Overtime costs for state government rose about $52 million, to a total of nearly $521 million. The state paid out 13.2 million in overtime hours in 2012 - the most since 2008, records obtained by Gannett's Albany Bureau from the state Comptroller's Office said.

Comptroller Thomas DiNapoli warned the state about the increase in overtime costs.

"State agency overtime jumped more than $50 million last year, reversing a downward trend," DiNapoli said in a statement. "While often necessary, overtime is an expensive way to operate. Agencies need to do a better job of monitoring their overtime and reduce it whenever possible."

Gov. Andrew Cuomo has touted his ability to lower state agency spending, including nearly $1 billion in savings he proposed in his budget address Tuesday. The budget said that in agencies controlled by the governor, the number of positions has declined by 18,802, or 14 percent since 2008, from 137,680 to 118,878.

Cuomo spokesman Richard Azzopardi said much of the overtime came from the response to Superstorm Sandy, which struck the New York City area on Oct. 29.

"The alternative would lead to a larger, more costly and inefficient state government -- the exact opposite of what this administration has worked toward during the past two years," he said. "The fact is that the unprecedented damage caused by Hurricane Sandy was also met by a strong response by all segments of the state work force."

Unions said the growth in overtime expenses was due to cuts in positions in recent years.

"The state of New York does this consciously, and nobody should be blaming the workers because most of that is mandated," said Stephen Madarasz, spokesman for the Civil Service Employees Association, the state's largest public-employee union.

"The state of New York understaffs to a perverse degree its direct-care operations and then relies on overtime to fill the gaps," he continued.

The highest overtime earner in 2012 was Mercy Mathew, a nurse at the Bedford Hills Correctional Facility in Westchester County. Mathew received $150,630 in overtime - in addition to a $58,000 salary, state records showed. Mathew worked more than 2,500 hours of overtime in 2012, which equates to roughly an extra 48 hours a week of work.

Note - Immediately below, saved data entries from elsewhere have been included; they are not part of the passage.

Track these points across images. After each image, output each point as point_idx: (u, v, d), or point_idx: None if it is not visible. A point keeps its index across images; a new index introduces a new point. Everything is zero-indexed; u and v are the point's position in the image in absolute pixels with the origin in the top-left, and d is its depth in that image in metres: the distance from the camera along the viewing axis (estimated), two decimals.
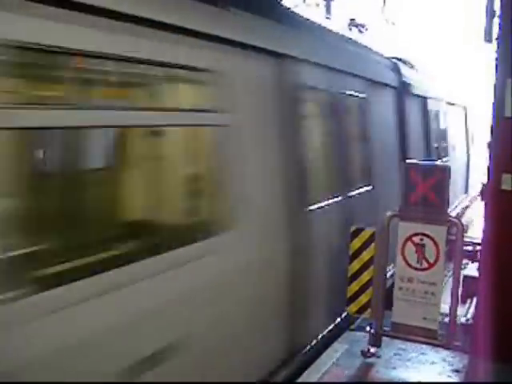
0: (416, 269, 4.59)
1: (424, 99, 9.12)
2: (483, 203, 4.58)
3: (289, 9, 5.78)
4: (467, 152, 13.18)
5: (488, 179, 4.39)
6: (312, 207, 4.74)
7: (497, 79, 4.26)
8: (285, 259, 4.22)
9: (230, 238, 3.57)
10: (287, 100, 4.39)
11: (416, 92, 8.55)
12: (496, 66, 4.28)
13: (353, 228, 4.80)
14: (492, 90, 4.31)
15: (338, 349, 4.90)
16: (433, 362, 4.74)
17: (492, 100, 4.31)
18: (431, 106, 9.43)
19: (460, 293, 5.01)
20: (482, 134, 11.42)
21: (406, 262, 4.62)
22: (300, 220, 4.47)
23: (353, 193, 5.73)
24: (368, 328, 4.82)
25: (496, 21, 4.45)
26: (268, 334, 4.13)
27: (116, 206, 3.09)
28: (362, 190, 5.99)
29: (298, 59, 4.55)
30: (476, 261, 6.62)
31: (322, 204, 4.97)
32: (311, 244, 4.67)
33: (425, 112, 9.14)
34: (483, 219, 4.45)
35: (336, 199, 5.29)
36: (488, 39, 4.60)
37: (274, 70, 4.24)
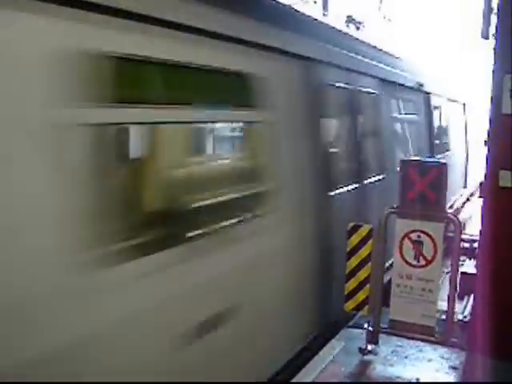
0: (413, 266, 4.59)
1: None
2: (481, 200, 4.56)
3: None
4: (466, 147, 13.83)
5: (486, 176, 4.37)
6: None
7: (494, 76, 4.25)
8: None
9: None
10: None
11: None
12: (494, 62, 4.26)
13: (351, 225, 4.79)
14: (490, 87, 4.29)
15: (335, 346, 4.89)
16: (430, 359, 4.74)
17: (490, 97, 4.29)
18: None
19: (457, 290, 5.01)
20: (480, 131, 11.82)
21: (404, 259, 4.62)
22: None
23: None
24: (365, 325, 4.81)
25: (493, 17, 4.43)
26: None
27: None
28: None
29: None
30: (474, 257, 6.63)
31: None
32: None
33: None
34: (481, 216, 4.44)
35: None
36: (485, 35, 4.58)
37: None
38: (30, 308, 2.29)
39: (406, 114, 8.60)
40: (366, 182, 6.29)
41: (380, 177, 6.74)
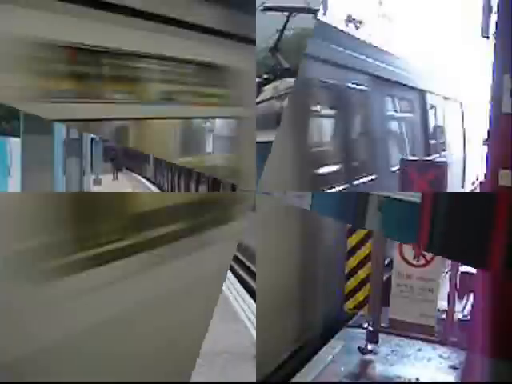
0: (413, 265, 4.59)
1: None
2: None
3: None
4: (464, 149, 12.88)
5: (486, 175, 4.37)
6: None
7: (494, 75, 4.25)
8: None
9: None
10: None
11: None
12: (494, 62, 4.26)
13: (350, 225, 4.79)
14: (490, 86, 4.29)
15: (335, 345, 4.89)
16: (430, 359, 4.74)
17: (490, 96, 4.29)
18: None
19: (457, 289, 5.00)
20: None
21: (404, 258, 4.62)
22: None
23: None
24: (365, 325, 4.81)
25: (493, 16, 4.43)
26: None
27: None
28: None
29: None
30: None
31: None
32: None
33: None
34: None
35: None
36: (485, 35, 4.58)
37: None
38: None
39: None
40: None
41: None
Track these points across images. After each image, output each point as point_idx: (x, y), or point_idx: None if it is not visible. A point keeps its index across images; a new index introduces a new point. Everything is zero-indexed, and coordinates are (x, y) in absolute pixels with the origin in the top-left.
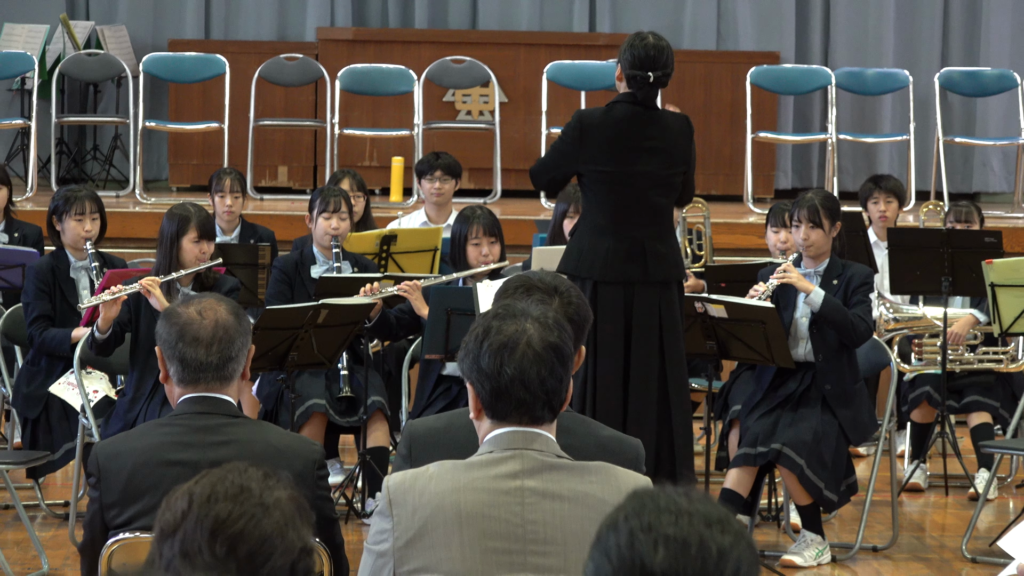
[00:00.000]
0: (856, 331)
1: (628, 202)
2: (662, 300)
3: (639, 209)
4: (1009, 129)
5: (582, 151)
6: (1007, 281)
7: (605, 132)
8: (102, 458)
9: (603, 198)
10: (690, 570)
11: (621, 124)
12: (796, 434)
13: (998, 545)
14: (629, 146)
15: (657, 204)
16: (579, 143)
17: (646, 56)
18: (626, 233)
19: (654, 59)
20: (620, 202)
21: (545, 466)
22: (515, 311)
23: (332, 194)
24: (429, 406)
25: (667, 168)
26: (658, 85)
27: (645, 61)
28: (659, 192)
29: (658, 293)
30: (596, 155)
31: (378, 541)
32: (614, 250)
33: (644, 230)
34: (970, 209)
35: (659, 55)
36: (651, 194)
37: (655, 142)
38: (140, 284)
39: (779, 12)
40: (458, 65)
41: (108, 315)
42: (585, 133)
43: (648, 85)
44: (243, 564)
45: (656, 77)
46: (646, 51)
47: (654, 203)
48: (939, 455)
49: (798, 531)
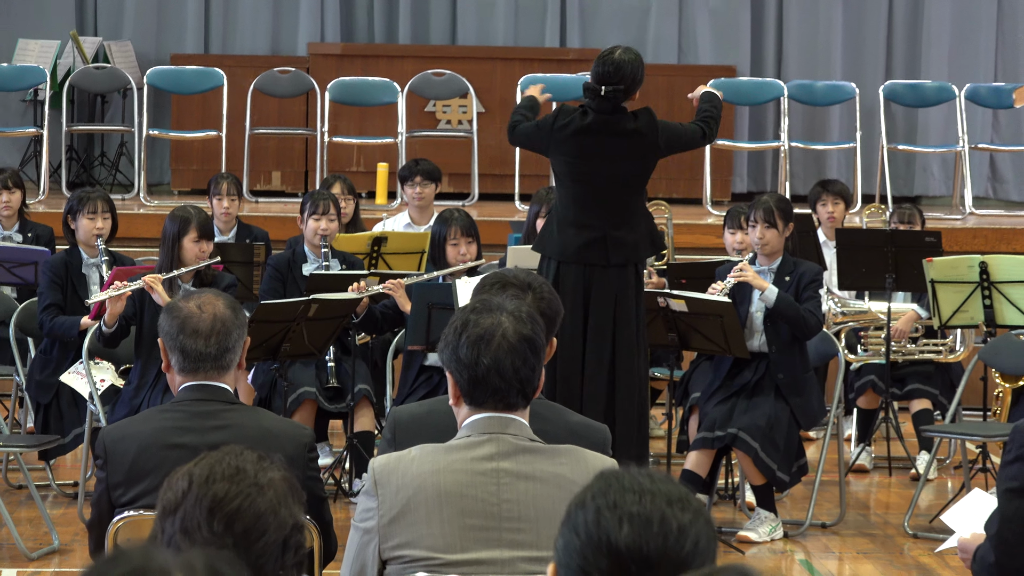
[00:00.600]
0: (807, 325)
1: (591, 198)
2: (619, 284)
3: (602, 205)
4: (948, 137)
5: (552, 136)
6: (946, 278)
7: (574, 129)
8: (108, 442)
9: (569, 191)
10: (652, 545)
11: (590, 127)
12: (751, 419)
13: (940, 520)
14: (594, 148)
15: (621, 200)
16: (551, 128)
17: (602, 72)
18: (588, 224)
19: (609, 75)
20: (584, 197)
21: (519, 449)
22: (491, 306)
23: (321, 197)
24: (412, 394)
25: (632, 169)
26: (610, 99)
27: (599, 76)
28: (624, 190)
29: (616, 277)
30: (563, 148)
31: (364, 519)
32: (576, 237)
33: (606, 222)
34: (912, 211)
35: (615, 71)
36: (616, 192)
37: (620, 148)
38: (143, 280)
39: (736, 29)
40: (439, 78)
41: (114, 310)
42: (558, 122)
43: (599, 98)
44: (239, 539)
45: (606, 92)
46: (603, 67)
47: (618, 200)
48: (883, 439)
49: (753, 509)
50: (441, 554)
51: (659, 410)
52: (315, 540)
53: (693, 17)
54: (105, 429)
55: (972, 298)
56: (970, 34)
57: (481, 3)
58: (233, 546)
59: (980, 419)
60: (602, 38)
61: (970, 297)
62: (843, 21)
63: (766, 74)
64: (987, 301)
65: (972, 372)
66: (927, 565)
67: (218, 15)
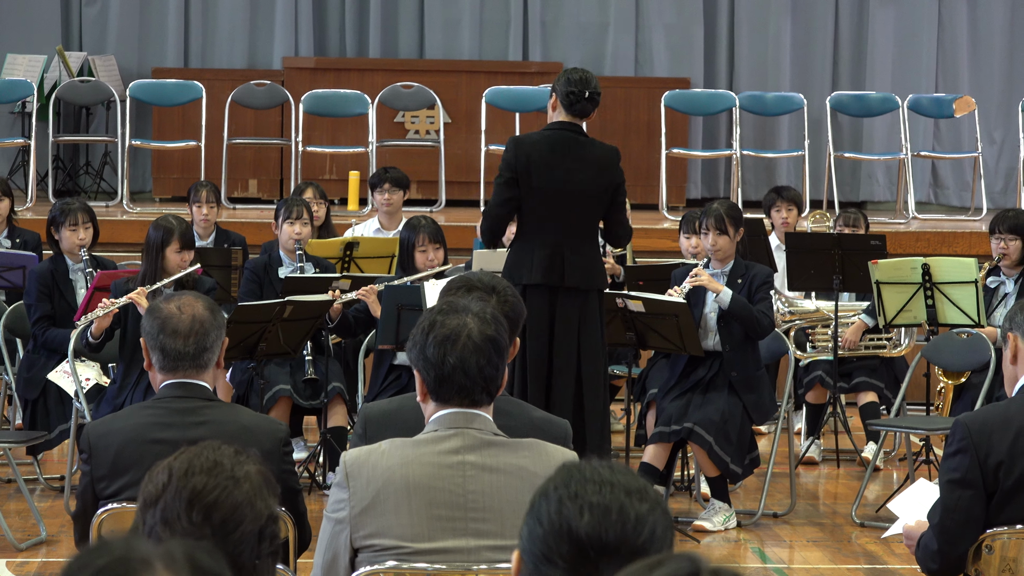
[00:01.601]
0: (760, 325)
1: (553, 215)
2: (582, 306)
3: (561, 222)
4: (892, 145)
5: (517, 169)
6: (890, 279)
7: (537, 150)
8: (92, 437)
9: (531, 210)
10: (611, 533)
11: (553, 145)
12: (705, 414)
13: (886, 509)
14: (557, 165)
15: (579, 218)
16: (515, 162)
17: (580, 79)
18: (548, 241)
19: (587, 81)
20: (546, 214)
21: (484, 443)
22: (457, 307)
23: (295, 204)
24: (382, 391)
25: (591, 186)
26: (591, 103)
27: (579, 83)
28: (582, 208)
29: (578, 300)
30: (529, 169)
31: (336, 510)
32: (538, 258)
33: (564, 240)
34: (857, 215)
35: (590, 79)
36: (575, 209)
37: (582, 163)
38: (129, 297)
39: (689, 43)
40: (407, 90)
41: (101, 325)
42: (519, 149)
43: (583, 100)
44: (217, 530)
45: (590, 93)
46: (579, 75)
47: (576, 217)
48: (832, 432)
49: (708, 500)
50: (409, 543)
51: (618, 406)
52: (290, 531)
53: (649, 32)
54: (90, 425)
55: (915, 298)
56: (912, 47)
57: (447, 19)
58: (211, 536)
59: (923, 414)
60: (563, 52)
61: (913, 297)
62: (791, 35)
63: (719, 86)
64: (929, 301)
65: (916, 368)
66: (874, 552)
67: (197, 31)
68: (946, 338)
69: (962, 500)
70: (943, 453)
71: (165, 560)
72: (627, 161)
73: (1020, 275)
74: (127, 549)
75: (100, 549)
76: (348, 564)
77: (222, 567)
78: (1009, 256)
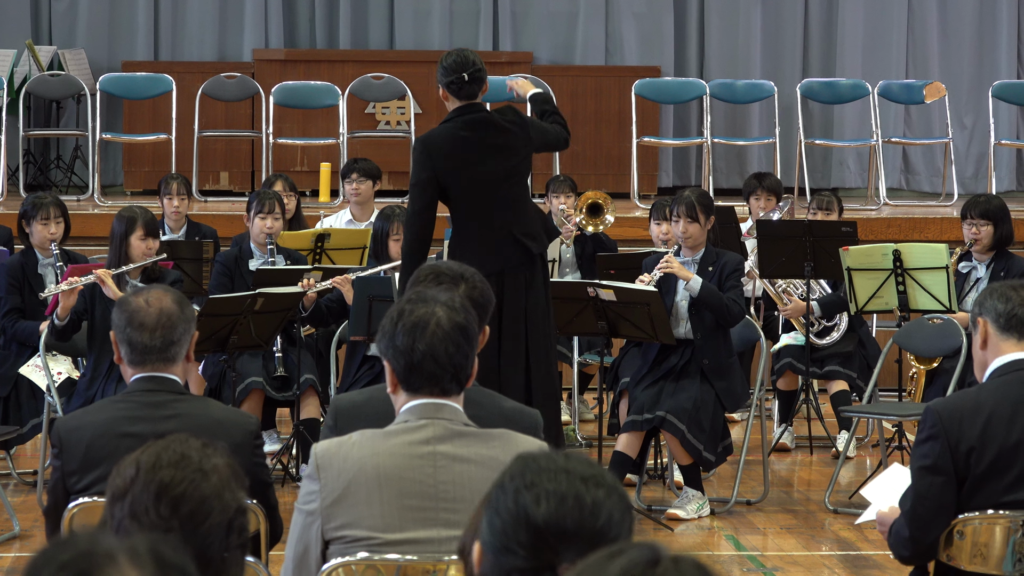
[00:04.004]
0: (731, 313)
1: (485, 200)
2: (527, 282)
3: (495, 203)
4: (862, 132)
5: (434, 167)
6: (861, 265)
7: (447, 144)
8: (63, 431)
9: (461, 202)
10: (568, 520)
11: (458, 133)
12: (678, 403)
13: (859, 496)
14: (471, 151)
15: (509, 195)
16: (429, 160)
17: (454, 63)
18: (492, 225)
19: (463, 63)
20: (478, 202)
21: (454, 433)
22: (426, 296)
23: (267, 197)
24: (355, 382)
25: (510, 161)
26: (476, 83)
27: (455, 68)
28: (508, 184)
29: (523, 276)
30: (446, 165)
31: (307, 501)
32: (485, 243)
33: (505, 219)
34: (831, 198)
35: (464, 60)
36: (502, 188)
37: (493, 141)
38: (95, 273)
39: (660, 32)
40: (378, 81)
41: (67, 304)
42: (429, 149)
43: (467, 84)
44: (185, 522)
45: (470, 74)
46: (452, 59)
47: (506, 195)
48: (804, 419)
49: (681, 488)
50: (380, 533)
51: (591, 395)
52: (261, 524)
53: (619, 21)
54: (60, 419)
55: (887, 284)
56: (882, 34)
57: (418, 9)
58: (180, 528)
59: (896, 399)
60: (533, 41)
61: (885, 283)
62: (761, 23)
63: (689, 74)
64: (901, 287)
65: (888, 354)
66: (847, 539)
67: (167, 23)
68: (918, 324)
69: (933, 487)
70: (915, 440)
71: (129, 554)
72: (599, 149)
73: (992, 260)
74: (91, 544)
75: (65, 544)
76: (319, 556)
77: (186, 561)
78: (981, 241)
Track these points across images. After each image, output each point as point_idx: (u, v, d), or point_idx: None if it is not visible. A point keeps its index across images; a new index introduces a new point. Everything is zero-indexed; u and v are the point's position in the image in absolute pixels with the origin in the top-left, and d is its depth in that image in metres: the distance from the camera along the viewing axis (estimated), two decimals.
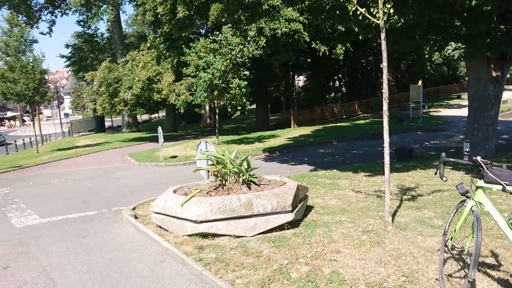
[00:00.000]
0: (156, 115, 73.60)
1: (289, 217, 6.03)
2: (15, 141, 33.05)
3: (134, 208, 8.45)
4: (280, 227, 6.06)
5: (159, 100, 26.06)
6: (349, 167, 11.86)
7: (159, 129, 16.72)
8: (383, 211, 6.15)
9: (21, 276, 5.31)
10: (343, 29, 18.94)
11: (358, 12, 5.32)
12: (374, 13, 5.37)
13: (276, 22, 18.94)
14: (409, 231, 5.63)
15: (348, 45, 26.62)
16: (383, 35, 5.41)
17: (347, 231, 5.80)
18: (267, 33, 19.31)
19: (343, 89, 46.80)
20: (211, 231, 5.88)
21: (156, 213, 6.72)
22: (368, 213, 6.72)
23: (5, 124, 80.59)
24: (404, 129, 22.54)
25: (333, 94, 49.65)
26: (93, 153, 22.66)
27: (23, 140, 34.54)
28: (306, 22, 19.16)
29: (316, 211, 7.10)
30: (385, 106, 5.54)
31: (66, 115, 46.31)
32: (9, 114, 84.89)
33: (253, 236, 5.91)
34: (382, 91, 5.54)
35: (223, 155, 6.61)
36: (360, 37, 13.76)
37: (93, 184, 12.52)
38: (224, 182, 6.63)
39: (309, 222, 6.39)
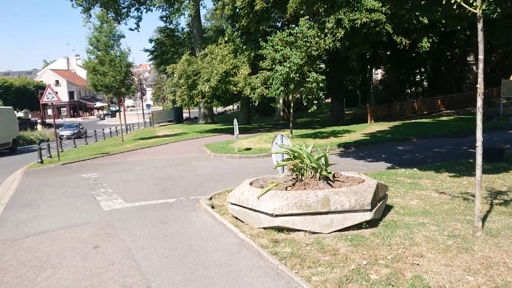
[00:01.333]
0: (231, 107, 75.34)
1: (368, 216, 5.83)
2: (103, 130, 35.86)
3: (210, 198, 8.69)
4: (358, 226, 5.88)
5: (234, 92, 26.56)
6: (431, 166, 11.19)
7: (235, 121, 17.03)
8: (471, 215, 5.73)
9: (109, 256, 5.69)
10: (428, 20, 17.86)
11: (453, 1, 4.93)
12: (470, 1, 4.96)
13: (356, 13, 18.33)
14: (502, 238, 5.17)
15: (433, 37, 24.99)
16: (480, 25, 4.98)
17: (430, 234, 5.47)
18: (346, 24, 18.77)
19: (424, 83, 44.34)
20: (286, 225, 5.86)
21: (232, 204, 6.85)
22: (453, 216, 6.29)
23: (94, 114, 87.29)
24: (493, 127, 20.80)
25: (413, 88, 47.26)
26: (171, 143, 23.71)
27: (110, 128, 37.33)
28: (389, 12, 18.29)
29: (396, 211, 6.79)
30: (479, 102, 5.13)
31: (148, 106, 49.11)
32: (98, 104, 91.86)
33: (329, 233, 5.79)
34: (477, 86, 5.12)
35: (301, 149, 6.54)
36: (447, 29, 12.87)
37: (172, 173, 13.08)
38: (300, 177, 6.57)
39: (388, 222, 6.13)
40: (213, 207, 7.85)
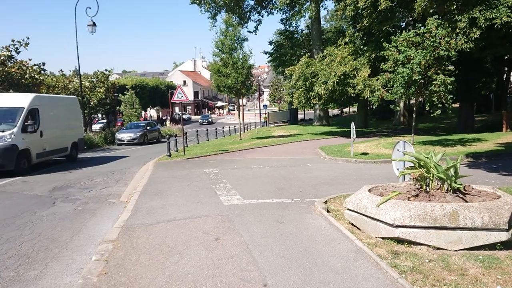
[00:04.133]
0: (347, 109, 73.91)
1: (504, 236, 5.24)
2: (223, 128, 38.07)
3: (326, 202, 8.62)
4: (490, 246, 5.32)
5: (352, 95, 25.96)
6: None
7: (352, 124, 16.65)
8: None
9: (228, 249, 5.99)
10: None
11: None
12: None
13: (494, 11, 16.53)
14: None
15: None
16: None
17: None
18: (481, 24, 17.05)
19: None
20: (407, 237, 5.55)
21: (349, 209, 6.71)
22: None
23: (215, 112, 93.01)
24: None
25: None
26: (286, 144, 24.10)
27: (229, 127, 39.55)
28: None
29: None
30: None
31: (265, 106, 50.68)
32: (219, 103, 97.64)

Mathew, who is perennially among the top overtime earners, could not be reached for comment. The other $100,000 overtime earners mainly worked at the state's psychiatric centers.

According to the Comptroller's Office, the state Department of Corrections led the state in overtime expenses at nearly $137 million in 2012, up nearly 32 percent from 2011.

The state closed seven prisons in 2011 and lowered prison staff by about 1,000 workers in recent years. Cuomo proposed Tuesday to close an additional two prisons, including a women's prison in Beacon, Dutchess County.

"This is just the latest piece of evidence that New York's correctional facilities are dangerously understaffed," said Donn Rowe, president of the prison union.